GenomeWeb reports on updated Coffee Beetle genome

A nice review of my 2015 Coffee Beetle paper in GenomeWeb today.
My genome had 163 million bases and 19,222 predicted protein-coding genes. I am very pleased to learn that a revised version of the draft genome sequence (from a group in Columbia) contains 160 million bases and 22,000 gene models. They also confirm the 12 horizontally transferred genes that I identified.

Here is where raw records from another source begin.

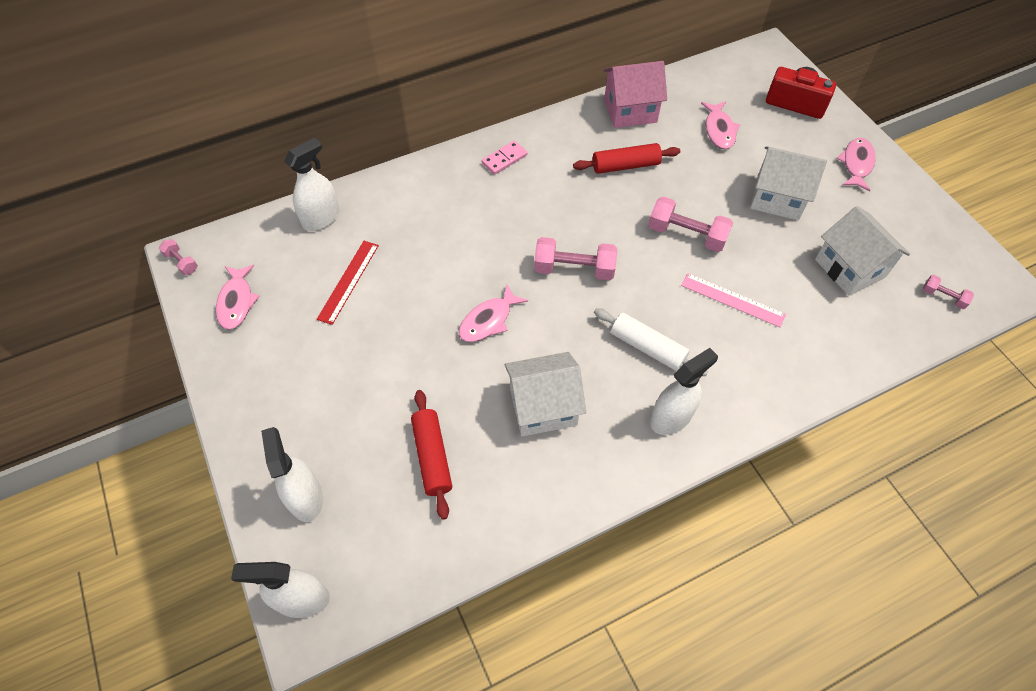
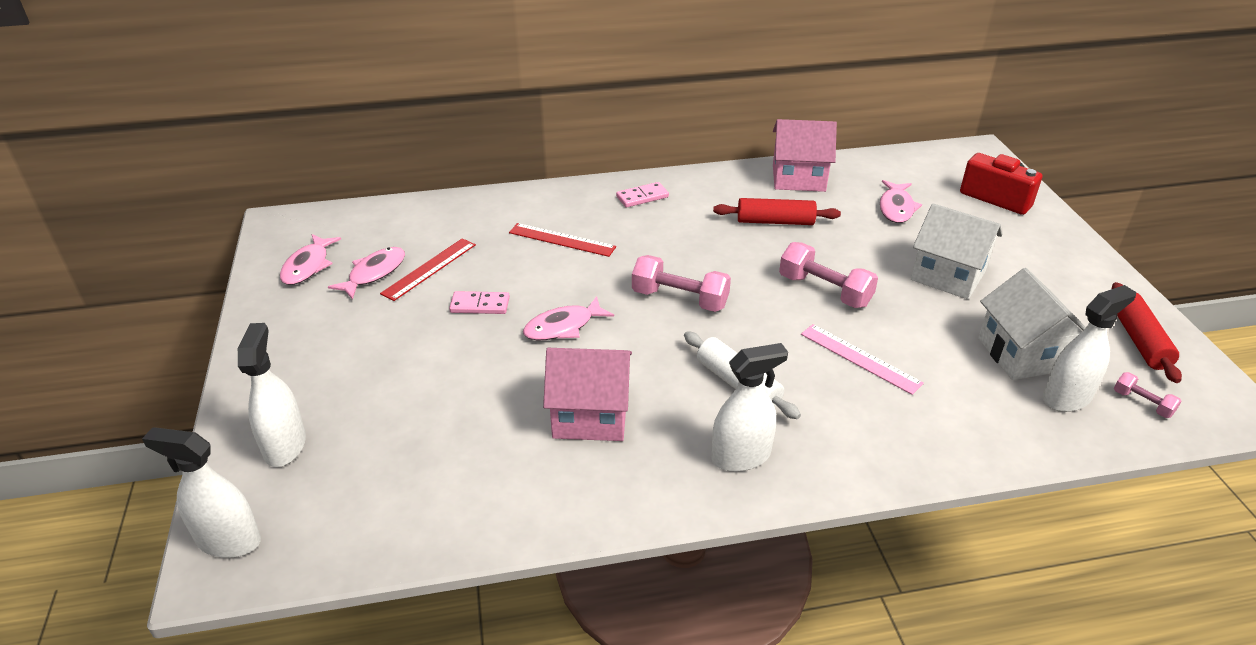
camera: 15 degrees right, 20 degrees down
(181, 262) = (273, 227): pink dumbbell -> none
(321, 218) = (428, 215): white spray bottle -> white spray bottle (1066, 398)
(409, 312) = (480, 305): none -> pink domino
(432, 456) = (441, 437): red rolling pin -> red rolling pin (1139, 340)
(452, 223) = (562, 240): none -> red ruler
(543, 406) = (590, 415): white house -> pink house
(856, 164) = (1058, 260): pink fish -> pink fish (374, 273)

Coffee Pest, Plant Genomes Presented at PAG Conference

Researchers from the USDA's Agricultural Research Service, New York University, King Abdullah University of Science and Technology, and elsewhere published information on a 163 million base draft genome for the coffee berry borer in the journal Scientific Reports in 2015.
That genome assembly, produced with Illumina HiSeq 2000 reads, housed hundreds of small RNAs and an estimated 19,222 protein-coding genes, including enzymes, receptors, and transporters expected to contribute to coffee plant predation, pesticide response, and defense against potential pathogens. It also provided evidence of horizontal gene transfer involving not only mannanase, but several other bacterial genes as well.
At the annual Plant and Animal Genomes meeting here this week, National Center for Coffee Research (Cenicafe) scientist Lucio Navarro provided an update on efforts to sequence and interpret the coffee berry borer genome during a session on coffee genomics. For their own recent analyses, Navarro and his colleagues upgraded an earlier version of a coffee berry borer genome that had been generated by Roche 454 FLX sequencing, using Illumina short reads from male and female coffee berry borers to produce a consensus assembly spanning around 160 million bases. The assembly is believed to represent roughly 96 percent of the insect's genome.
In addition to producing a genome with improved contiguity levels, he reported, members of that team also combined 454 and Illumina reads to get consensus transcriptomes for the beetle. With these and other data, they identified almost 22,000 gene models, novel transposable element families, and their own evidence of horizontal gene transfer.